Un Peuple Oublié

Chapitre 13 : Chapitre 12 _ Les loups de l'Isengard

2881 mots, Catégorie: G

Dernière mise à jour 10/06/2020 15:40

Moins d'une heure plus tard, tout le peuple de Meduseld s'était mit en route pour la longue expedition jusqu'au Gouffre de Helm.

La plupart étaient à pieds, les chevaux avaient été réquisitionnés pour porter les charges lourdes, et ceux qui étaient trop vieux ou trop malade pour un tel voyage.

Vu la lenteur incroyable avec laquelle ce peuple avançait, Naé comprit qu'il leur faudrait au moins toute la journée pour atteindre leur destination, et cela s'ils n'étaient pas attaqués en chemin.

Elle leva les yeux au ciel.

Naé n'avait jamais trop aimé les Hommes, les ayant toujours trouvé faibles, peureux, incapables de se défendre par eux même.

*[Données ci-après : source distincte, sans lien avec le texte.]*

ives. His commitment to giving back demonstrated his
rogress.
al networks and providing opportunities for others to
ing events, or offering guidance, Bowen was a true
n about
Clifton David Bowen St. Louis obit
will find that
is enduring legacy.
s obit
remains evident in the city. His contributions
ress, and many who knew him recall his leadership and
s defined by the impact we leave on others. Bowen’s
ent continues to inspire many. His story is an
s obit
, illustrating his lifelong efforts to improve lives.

Elle ne pouvait s'empêcher de les penser éphémères, comme leur vie était courte, en comparaison à ceux de sa race, et ne leur avait même jamais réellement porté d'intérêt. Jusqu'à ce qu'elle rencontre Aragorn, du moins, mais là, ça en était trop.

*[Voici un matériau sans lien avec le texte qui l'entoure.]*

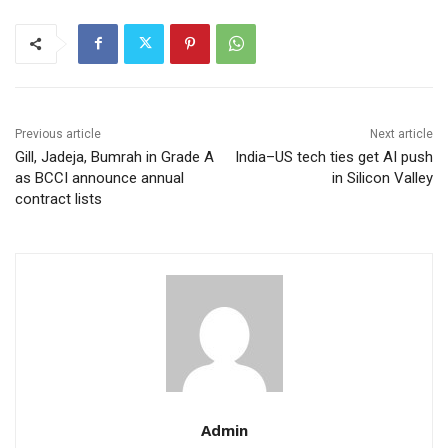
Previous article
Next article
Gill, Jadeja, Bumrah in Grade A
India–US tech ties get AI push
as BCCI announce annual
in Silicon Valley
contract lists
Admin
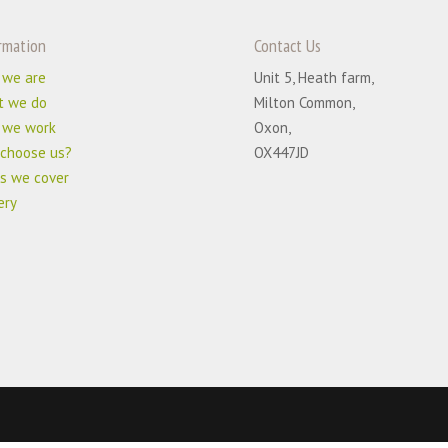
rmation
Contact Us
 we are
Unit 5, Heath farm,
t we do
Milton Common,
 we work
Oxon,
choose us?
OX447JD
s we cover
ery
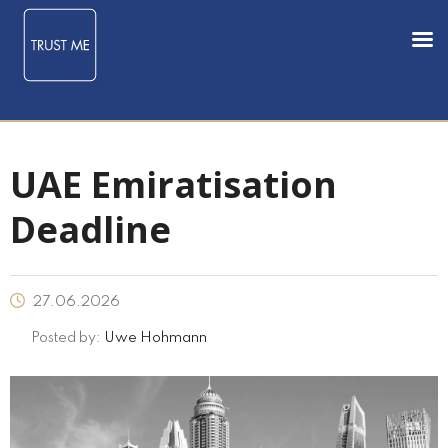
UAE Emiratisation
Deadline
27.06.2026
Posted by:
Uwe Hohmann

La lenteur de la marche l'exaspérait, et son humeur se dégradait un peu plus à chaque pas. Ses vêtements étaient collants, rendus moites par sa chaleur corporelle de ces derniers jours.

Son dernier bain datait du jour où ils avaient perdu les hobbits, et elle aurait tout donné pour avoir eu le temps de se laver avant de repartir de Meduseld.

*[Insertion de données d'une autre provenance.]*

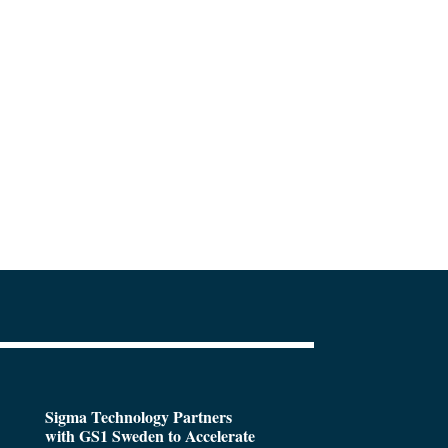
Sigma Technology Partners
with GS1 Sweden to Accelerate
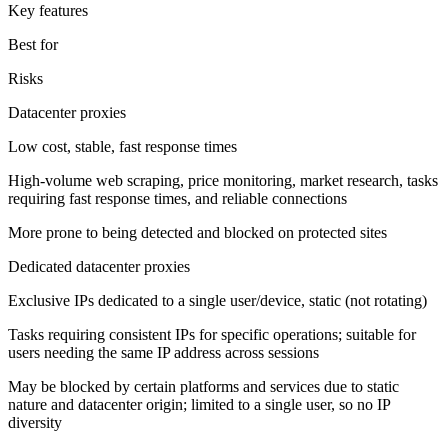
Key features
Best for
Risks
Datacenter proxies
Low cost, stable, fast response times
High-volume web scraping, price monitoring, market research, tasks
requiring fast response times, and reliable connections
More prone to being detected and blocked on protected sites
Dedicated datacenter proxies
Exclusive IPs dedicated to a single user/device, static (not rotating)
Tasks requiring consistent IPs for specific operations; suitable for
users needing the same IP address across sessions
May be blocked by certain platforms and services due to static
nature and datacenter origin; limited to a single user, so no IP
diversity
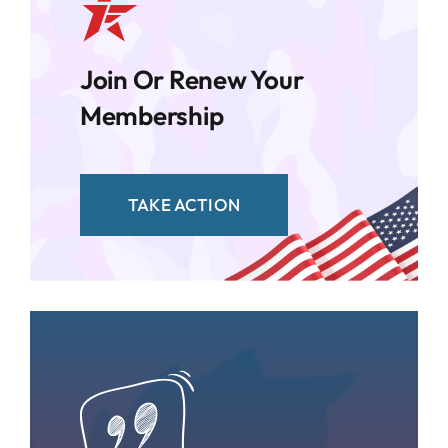
Join Or Renew Your
Membership
TAKE ACTION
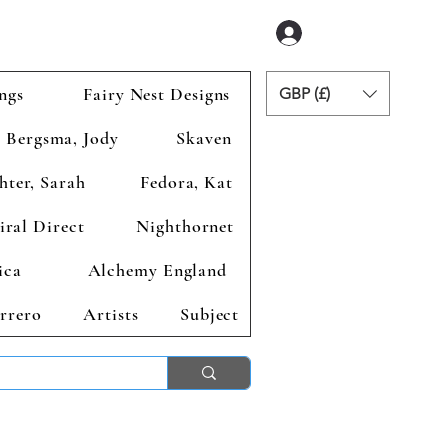
Logga in
ngs
Fairy Nest Designs
GBP (£)
Bergsma, Jody
Skaven
hter, Sarah
Fedora, Kat
iral Direct
Nighthornet
ica
Alchemy England
rrero
Artists
Subject
ends 2nd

Elle les regarda un à un, se remémorant sa discussion avec Eowyn.

Pourquoi les femmes n'apprenaient-elles pas à se battre ? C'était totalement ridicule. Inapproprié. Ils avaient du sentir, comme tous, la guerre se rapprocher.

Et malgré cela, ils n'avaient pas changé leur façon archaïque de voir la vie ? Ne s'étaient-ils donc pas du tout préparés? Fallait-il être idiot. Ou borné. Ou Legolas.

Elle sourit à cette pensée.

Se sentant bouillonner de l'intérieur, elle décida donc de prendre ses dispositions avant d'imploser, et se mit à courir, afin de servir d'éclaireur.

Les heures passaient et elle demeurait loin du groupe, avançant à son rythme, sentant la bonne humeur revenir progressivement. Elle explorait les recoins d'un paysage qu'elle ne connaissait que très peu, et cela lui fit du bien.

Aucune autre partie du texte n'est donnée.